**What to produce**. Pictures aside, each entry has to be returned exactly as it stands.

**Task data**.
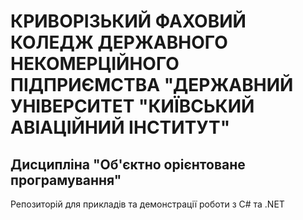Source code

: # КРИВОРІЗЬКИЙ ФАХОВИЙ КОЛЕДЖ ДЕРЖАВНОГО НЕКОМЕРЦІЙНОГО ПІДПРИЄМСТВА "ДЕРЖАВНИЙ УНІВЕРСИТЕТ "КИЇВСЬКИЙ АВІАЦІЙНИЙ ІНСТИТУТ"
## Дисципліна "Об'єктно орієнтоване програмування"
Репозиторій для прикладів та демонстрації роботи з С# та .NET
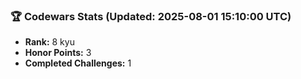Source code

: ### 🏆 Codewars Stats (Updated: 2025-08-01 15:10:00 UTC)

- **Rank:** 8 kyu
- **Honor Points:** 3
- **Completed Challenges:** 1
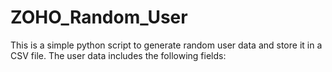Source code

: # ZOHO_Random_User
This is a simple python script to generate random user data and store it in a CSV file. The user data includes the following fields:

**Answer below**.
Source code

: # КРИВОРІЗЬКИЙ ФАХОВИЙ КОЛЕДЖ ДЕРЖАВНОГО НЕКОМЕРЦІЙНОГО ПІДПРИЄМСТВА "ДЕРЖАВНИЙ УНІВЕРСИТЕТ "КИЇВСЬКИЙ АВІАЦІЙНИЙ ІНСТИТУТ"
## Дисципліна "Об'єктно орієнтоване програмування"
Репозиторій для прикладів та демонстрації роботи з С# та .NET
Source code

: ### 🏆 Codewars Stats (Updated: 2025-08-01 15:10:00 UTC)

- **Rank:** 8 kyu
- **Honor Points:** 3
- **Completed Challenges:** 1
Source code

: # ZOHO_Random_User
This is a simple python script to generate random user data and store it in a CSV file. The user data includes the following fields:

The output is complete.